In quella stagione particolare, ricordata l'11 gennaio scorso su iniziativa delle associazioni Verso Itaca e La Porta di Vetro,[1] furono le sue idee e la sua visione del mondo, fecondate da una grande onestà intellettuale e blindate da coerenti convincimenti e comportamenti personali, a unire e a cementare la volontà di giustizia per il Mauriziano da parte di donne e uomini con opinioni diverse tra di loro, sia all'interno degli ospedali, sia del Consiglio d'amministrazione dell'Ordine.
Di qui, la convinzione personale che i tempi siano maturi per investire e formalizzare una Borsa di Studio con il suo nome, affinché nel tempo sopravviva la sua figura. Confido che le istituzioni, i vertici dell'Ospedale e tutti coloro che hanno conosciuto Daniele Franchi, sappiano condividere nel migliore dei modi questo percorso. Non sarà un'impresa facile, ma noi saremo vincitori e sereni soltanto se riusciremo a garantire la continuità della sua passione e del suo pensiero. Passione e pensiero che ebbi modo - e qui apro una finestra tutta personale - quasi 20 anni fa, in occasione di una circostanza importante per la salute di sua moglie Adriana. A distanza di anni ho ancora ben chiaro il momento ed il luogo: ero intento a visitare la paziente e notai questa figura immobile, educatamente a distanza di un paio di metri non di più, che con occhi vigili catturava insieme con le parole i miei movimenti.

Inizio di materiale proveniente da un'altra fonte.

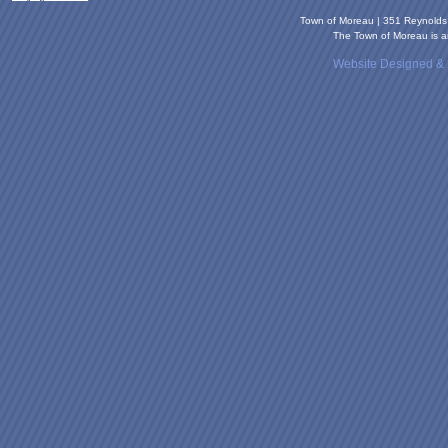
Town of Moreau | 351 Reynold
The Town of Moreau is an
Website Designed &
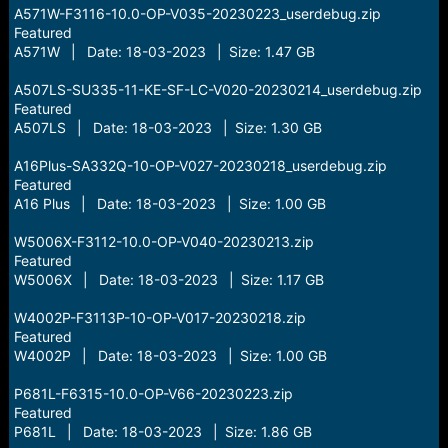
A571W-F3116-10.0-OP-V035-20230223_userdebug.zip
Featured
A571W | Date: 18-03-2023 | Size: 1.47 GB
A507LS-SU335-11-KE-SF-LC-V020-20230214_userdebug.zip
Featured
A507LS | Date: 18-03-2023 | Size: 1.30 GB
A16Plus-SA332Q-10-OP-V027-20230218_userdebug.zip
Featured
A16 Plus | Date: 18-03-2023 | Size: 1.00 GB
W5006X-F3112-10.0-OP-V040-20230213.zip
Featured
W5006X | Date: 18-03-2023 | Size: 1.17 GB
W4002P-F3113P-10-OP-V017-20230218.zip
Featured
W4002P | Date: 18-03-2023 | Size: 1.00 GB
P681L-F6315-10.0-OP-V66-20230223.zip
Featured
P681L | Date: 18-03-2023 | Size: 1.86 GB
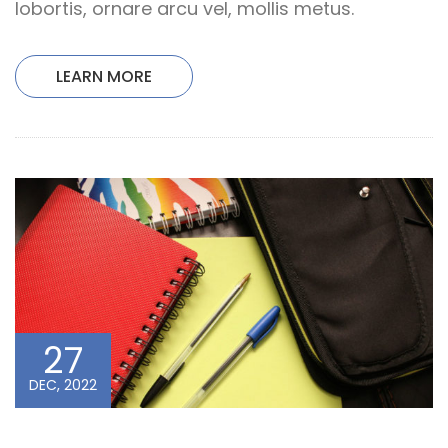
lobortis, ornare arcu vel, mollis metus.
LEARN MORE
27
DEC, 2022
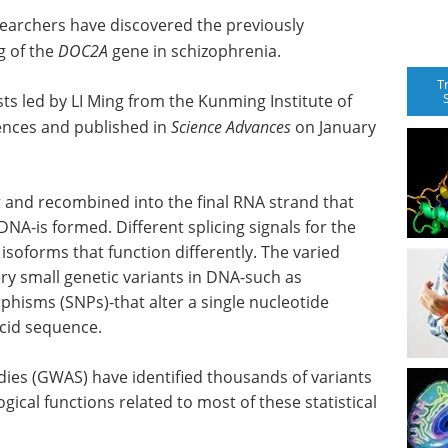
searchers have discovered the previously
g of the
DOC2A
gene in schizophrenia.
T
ts led by LI Ming from the Kunming Institute of
ences and published in
Science Advances
on January
ut and recombined into the final RNA strand that
A-is formed. Different splicing signals for the
soforms that function differently. The varied
ry small genetic variants in DNA-such as
hisms (SNPs)-that alter a single nucleotide
cid sequence.
ies (GWAS) have identified thousands of variants
gical functions related to most of these statistical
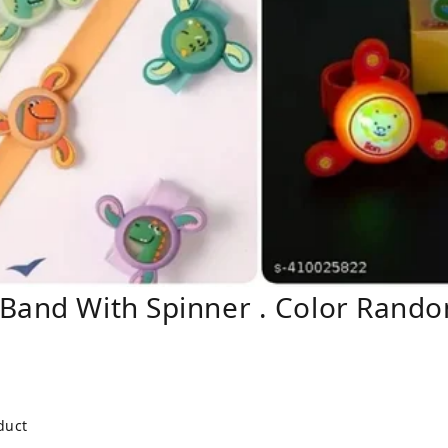
 Band With Spinner . Color Rand
duct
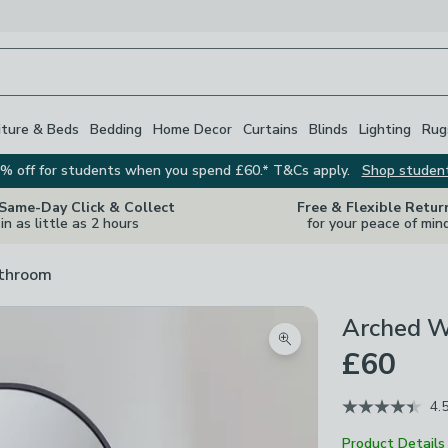
iture & Beds
Bedding
Home Decor
Curtains
Blinds
Lighting
Rug
% off for students when you spend £60.* T&Cs apply.
Shop studen
 Same-Day Click & Collect
Free & Flexible Retur
in as little as 2 hours
for your peace of min
athroom
Arched Wa
Zoom product image
£60
4.
Product Details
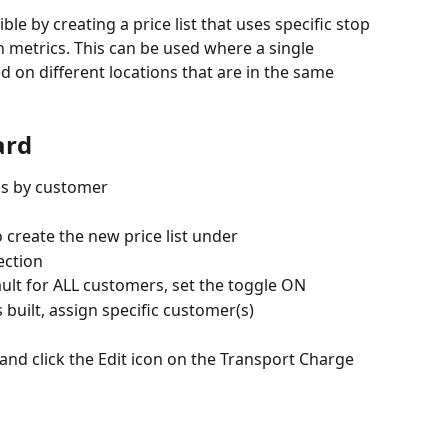
ble by creating a price list that uses specific stop 
on metrics. This can be used where a single 
 on different locations that are in the same 
ard
ds by customer
o create the new price list under
ection
efault for ALL customers, set the toggle ON
is built, assign specific customer(s)
 and click the Edit icon on the Transport Charge 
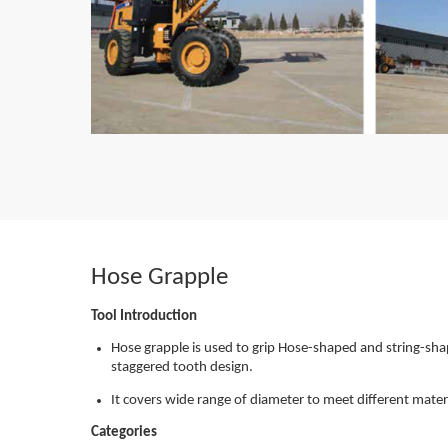
Hose Grapple
Tool Introduction
Hose grapple is used to grip Hose-shaped and string-sh
staggered tooth design.
It covers wide range of diameter to meet different mater
Categories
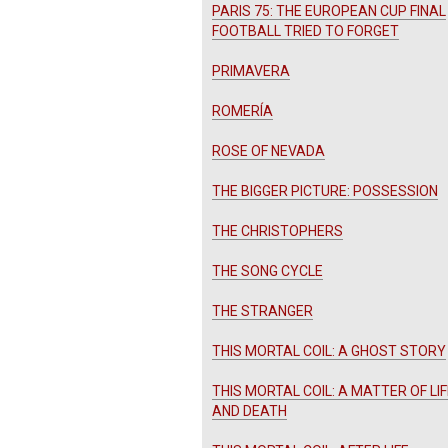
PARIS 75: THE EUROPEAN CUP FINAL
FOOTBALL TRIED TO FORGET
PRIMAVERA
ROMERÍA
ROSE OF NEVADA
THE BIGGER PICTURE: POSSESSION
THE CHRISTOPHERS
THE SONG CYCLE
THE STRANGER
THIS MORTAL COIL: A GHOST STORY
THIS MORTAL COIL: A MATTER OF LIF
AND DEATH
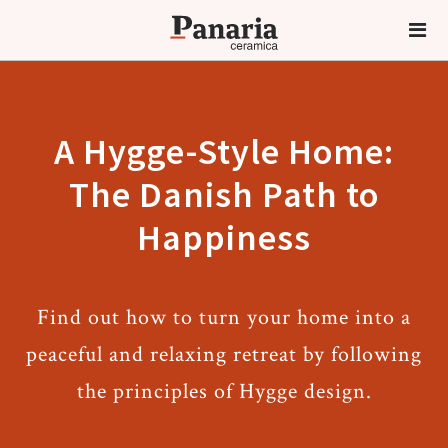
A Hygge-Style Home:
The Danish Path to
Happiness
Find out how to turn your home into a
peaceful and relaxing retreat by following
the principles of Hygge design.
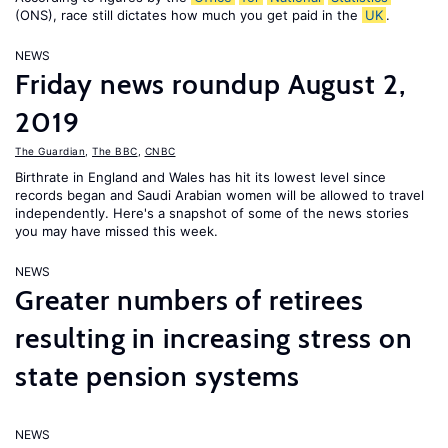
(ONS), race still dictates how much you get paid in the
UK
.
NEWS
Friday news roundup August 2,
2019
The Guardian
,
The BBC
,
CNBC
Birthrate in England and Wales has hit its lowest level since
records began and Saudi Arabian women will be allowed to travel
independently. Here's a snapshot of some of the news stories
you may have missed this week.
NEWS
Greater numbers of retirees
resulting in increasing stress on
state pension systems
NEWS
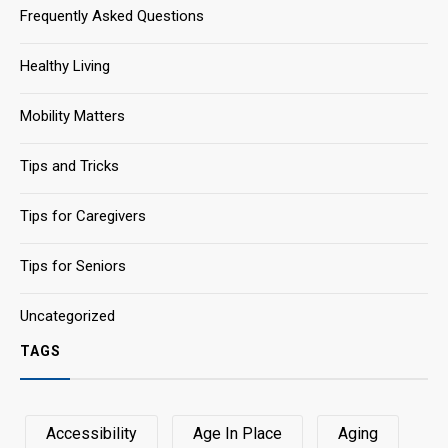
Frequently Asked Questions
Healthy Living
Mobility Matters
Tips and Tricks
Tips for Caregivers
Tips for Seniors
Uncategorized
TAGS
Accessibility
Age In Place
Aging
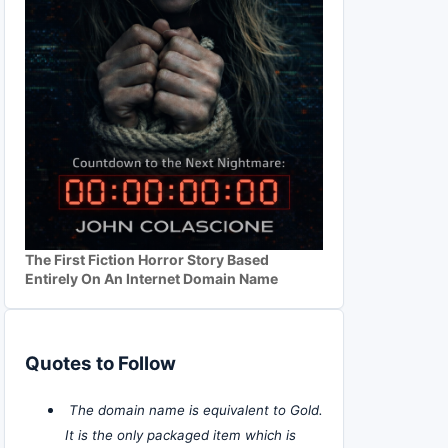
The First Fiction Horror Story Based
Entirely On An Internet Domain Name
Quotes to Follow
The domain name is equivalent to Gold.
It is the only packaged item which is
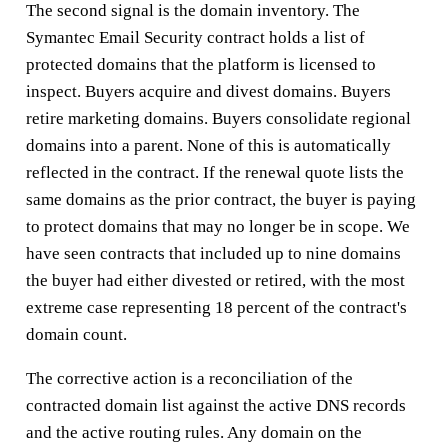
The second signal is the domain inventory. The
Symantec Email Security contract holds a list of
protected domains that the platform is licensed to
inspect. Buyers acquire and divest domains. Buyers
retire marketing domains. Buyers consolidate regional
domains into a parent. None of this is automatically
reflected in the contract. If the renewal quote lists the
same domains as the prior contract, the buyer is paying
to protect domains that may no longer be in scope. We
have seen contracts that included up to nine domains
the buyer had either divested or retired, with the most
extreme case representing 18 percent of the contract's
domain count.
The corrective action is a reconciliation of the
contracted domain list against the active DNS records
and the active routing rules. Any domain on the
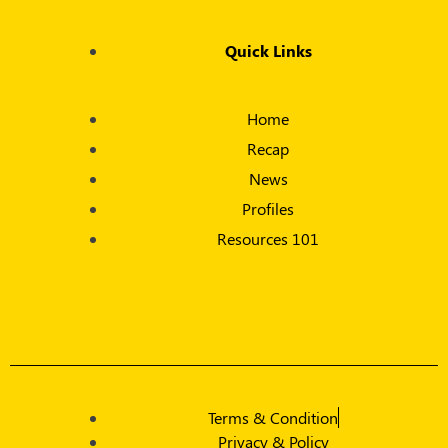
Quick Links
Home
Recap
News
Profiles
Resources 101
Terms & Condition
Privacy & Policy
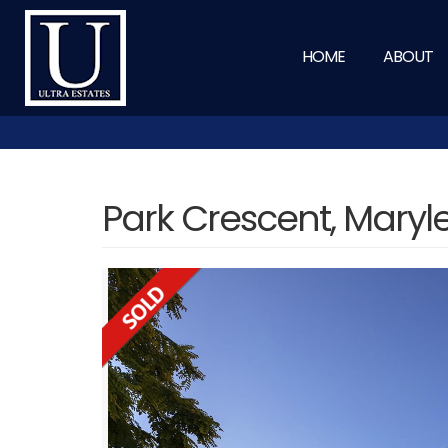
HOME
ABOUT
Park Crescent, Mary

La fragilità della paziente in quel momento si incastonava perfettamente nell’autorevolezza dell’uomo che a sua insaputa (forse) cercavo di studiare perché avvertivo quanto uscisse, attraverso brevi frasi, dalla convenzionalità. Ricordo di aver conversato a lungo con la signora. Ricordo di averla rassicurata che ne avrei seguito la patologia. Al termine della visita, Daniele mi disse solamente: “grazie davvero!” Nel tempo ho imparato che quel suo dire “grazie davvero” conteneva tutto e oltre.
A seguire è stato tutto molto naturale, ci siamo rivisti in occasione dei controlli clinici di Adriana e abbiamo cominciato a parlare di politica, società, uguaglianza sociale. Aveva una profonda conoscenza su tutto e, con l'ingresso in una familiarità non scontata, cominciò a raccontarmi la sua storia. Ero esterrefatto e sbalordito dai sui racconti, e da quei passaggi in cui le parole si misuravano con i principi e onestà che quotidianamente esprimeva nei rapporti con terzi. Nel breve mi diede del tu e con quell'avvicinamento crebbe anche la nostra amicizia personale e familiare, mentre prendeva corpo la necessità di gestire la sua malattia, invalidante ed irreversibile, di cui poche persone erano a conoscenza.
Razionalità, forza e capacità decisionale lo hanno sempre accompagnato nelle fasi in cui il male lo rincorreva, spietato e cinico. Ma, testardo, testardi vorrei aggiungere, insieme usammo il dialogo, i commenti dei giornali e la passeggiata in corridoio durante la sua degenza in reparto, per concederci quel tempo che entrambi sapevamo che non avremmo più avuto.
Ora, ripenso a quanto gli chiesi anni prima, quasi a bruciapelo: senti Daniele, ma noi siamo amici? Lui mi guardò e mi rispose: di più!
Il filo continuo della nostra amicizia ed affetto reciproco destinato a durare per sempre è semplicemente racchiuso in quel “di più” lui per me io per lui.
La testimonianza di persone a lui vicine confermano inequivocabilmente la statura dell’uomo. Lui è stato e sarà parte della storia degli uomini e soprattutto esempio di rettitudine per le generazioni attuali e future. Dunque, chi ha avuto il privilegio di conoscerlo, ha anche l’obbligo morale di garantirne la memoria. Una Borsa di studio a suo nome credo che sia il viatico migliore per un ricordo che non deve sbiadire.